AIM OF THE EXERCISE
Go through the data and copy each line where the string "para" appears.

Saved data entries
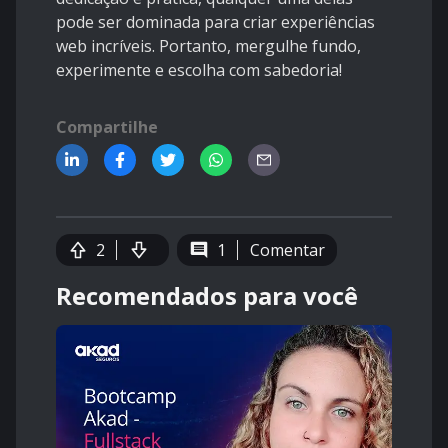
pode ser dominada para criar experiências
web incríveis. Portanto, mergulhe fundo,
experimente e escolha com sabedoria!
Compartilhe
2
1
Comentar
Recomendados para você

PROBLEM SOLUTION
pode ser dominada para criar experiências
Recomendados para você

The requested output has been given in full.